Question

Attendances at a high school's basketball games were recorded and found to have a sample mean and variance of 420 and \(25,\) respectively. Calculate \(\bar{x} \pm s, \bar{x} \pm 2 s,\) and \(\bar{x} \pm 3 s\) and then state the approximate fractions of measurements you would expect to fall into these intervals according to the Empirical Rule.

Short answer

Answer: According to the Empirical Rule, the intervals of attendance are approximately (415, 425) for 68% of the data, (410, 430) for 95% of the data, and (405, 435) for 99.7% of the data.

Step-by-step solution

Calculate the standard deviation from variance

We are given the variance as \(25\). The standard deviation (s) is the square root of the variance: \(s = \sqrt{25}\) \(s = 5\)

Calculate the intervals \(\bar{x} \pm s, \bar{x} \pm 2 s,\) and \(\bar{x} \pm 3 s\)

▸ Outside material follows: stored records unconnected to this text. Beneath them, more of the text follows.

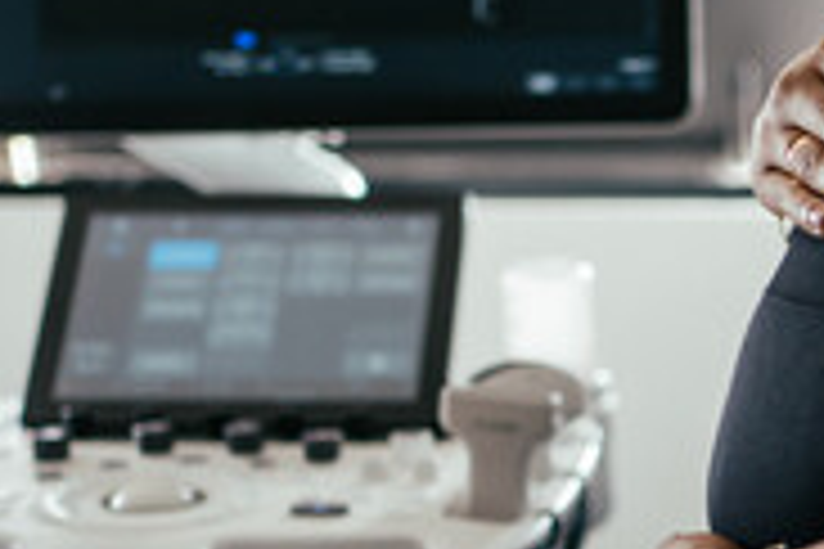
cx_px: 765
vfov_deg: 11.9
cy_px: 369
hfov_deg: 17.5
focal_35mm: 115
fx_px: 2632
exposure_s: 1/250
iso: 2000
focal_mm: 35
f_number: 2
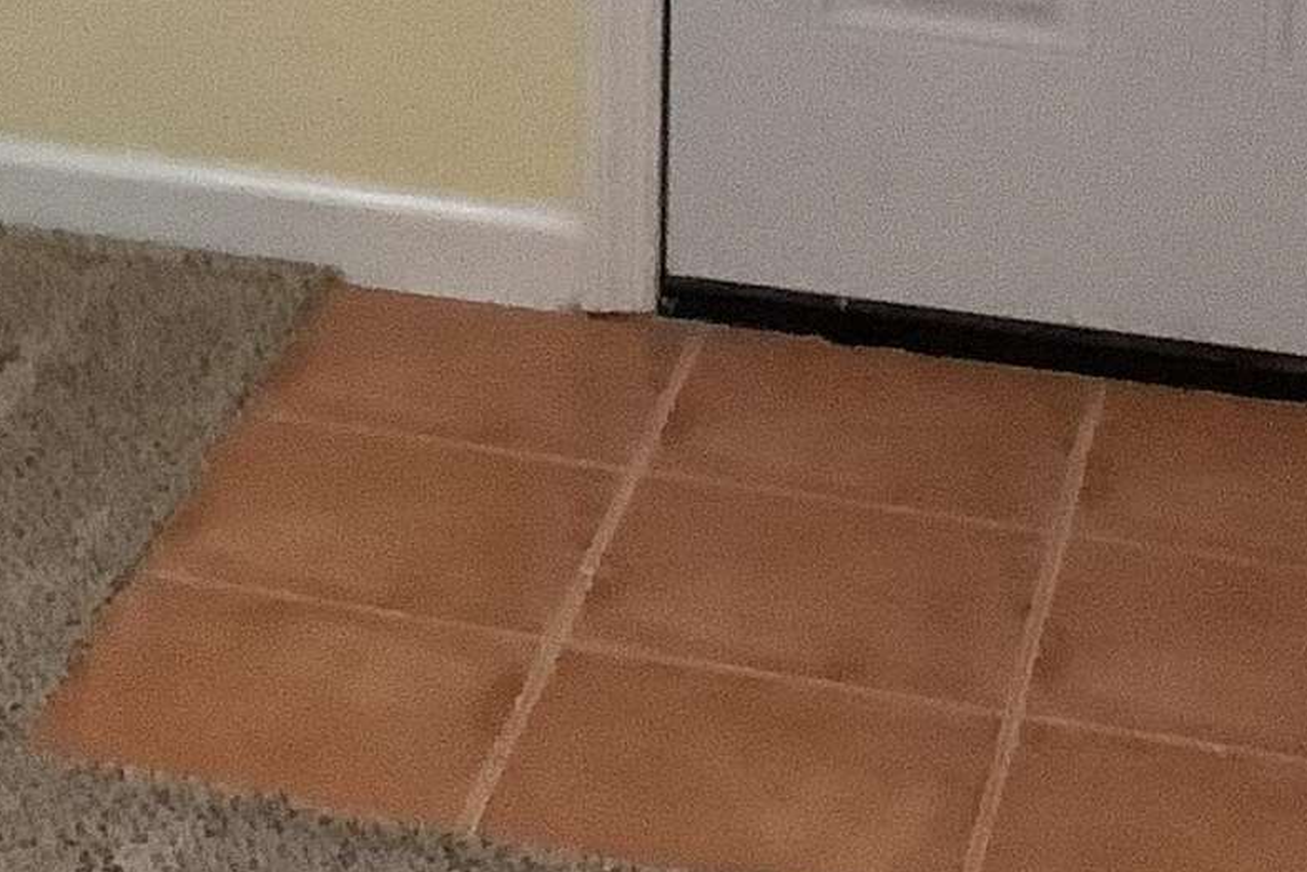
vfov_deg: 10.3
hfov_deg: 15.4
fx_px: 4574
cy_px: -629
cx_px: -437
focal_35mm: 126
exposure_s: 1/60
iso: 320
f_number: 2.4
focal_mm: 3.3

The sample mean (\(\bar{x}\)) is given as 420. We will now calculate the three intervals using the standard deviation: 1. \(\bar{x} \pm s = 420 \pm 5 = (415, 425)\) 2. \(\bar{x} \pm 2s = 420 \pm 2(5) = (410, 430)\) 3. \(\bar{x} \pm 3s = 420 \pm 3(5) = (405, 435)\)

State the approximate fractions of measurements according to the Empirical Rule

Now that we have the three intervals, we can state the approximate fractions of measurements: 1. 68% of the data is expected to fall within the interval \(\bar{x} \pm s = (415, 425)\) 2. 95% of the data is expected to fall within the interval \(\bar{x} \pm 2s = (410, 430)\) 3. 99.7% of the data is expected to fall within the interval \(\bar{x} \pm 3s = (405, 435)\) In conclusion, according to the Empirical Rule, we can expect approximately 68% of the attendances to fall within the interval (415, 425), 95% within the interval (410, 430), and 99.7% within the interval (405, 435).

Key concepts

Understanding Standard Deviation

Standard deviation is a key concept in statistics that helps us understand how much variation or dispersion exists in a set of data. It tells us how much individual data points deviate, on average, from the mean of the dataset. In simpler terms, it measures the extent to which numbers are spread out. - A small standard deviation means the data points tend to be close to the mean. - A large standard deviation means there is more spread among the data points. In our example, the standard deviation is calculated from the variance. Since the variance is given as 25, we take the square root of 25 to find the standard deviation, resulting in a value of 5. Simply put, the average deviation of attendance numbers from the mean (420) is 5.

Exploring Variance

Variance is a measure of how far each number in the dataset is from the mean and, consequently, from every other number in the dataset. It is essentially the average of the squared differences from the mean, providing a sense of how much the numbers in a dataset are spread out.In mathematical terms, variance is calculated as:\[ \sigma^2 = \frac{1}{N} \sum_{i=1}^{N}(x_i - \bar{x})^2 \]where \( \sigma^2 \) represents variance, \( x_i \) are individual data points, and \( \bar{x} \) is the mean.In our scenario with the basketball game attendances, the variance is provided as 25. This value helps us determine the standard deviation by taking its square root. Understanding variance is crucial because it underpins the calculation of standard deviation.

Normal Distribution

A normal distribution is a probability distribution that is symmetric about the mean, showing that data near the mean are more frequent in occurrence than data far from the mean. In data visualization, it is often represented as a bell curve. The normal distribution is fundamental because it describes how data is naturally distributed in many real-world situations.Key attributes of a normal distribution: - The mean, median, and mode are all equal. - The bell curve is symmetric at the center (around the mean, \( \bar{x} \)). - Approximately 68% of the data falls within one standard deviation from the mean. - 95% falls within two standard deviations, and 99.7% lies within three.Given our attendance data, it’s assumed to be normally distributed, which allows us to apply the Empirical Rule to determine the fraction of data within each interval.

Confidence Intervals and the Empirical Rule

Confidence intervals provide a range of values which is likely to contain a population parameter, like the mean, with a certain level of confidence. When applied to a normal distribution, these intervals help us understand the range in which most data points are expected to fall.The Empirical Rule, also known as the 68-95-99.7 rule, is closely related to confidence intervals. It gives us a way to estimate the probability of data falling within certain standard deviation ranges:- About 68% of data falls within one standard deviation (\( \bar{x} \pm s \))- Roughly 95% of data falls within two (\( \bar{x} \pm 2s \))- Nearly 99.7% of data falls within three standard deviations (\( \bar{x} \pm 3s \))In the context of our exercise, the intervals calculated using this rule help provide confidence about where most basketball game attendance figures are expected to fall in relation to the mean.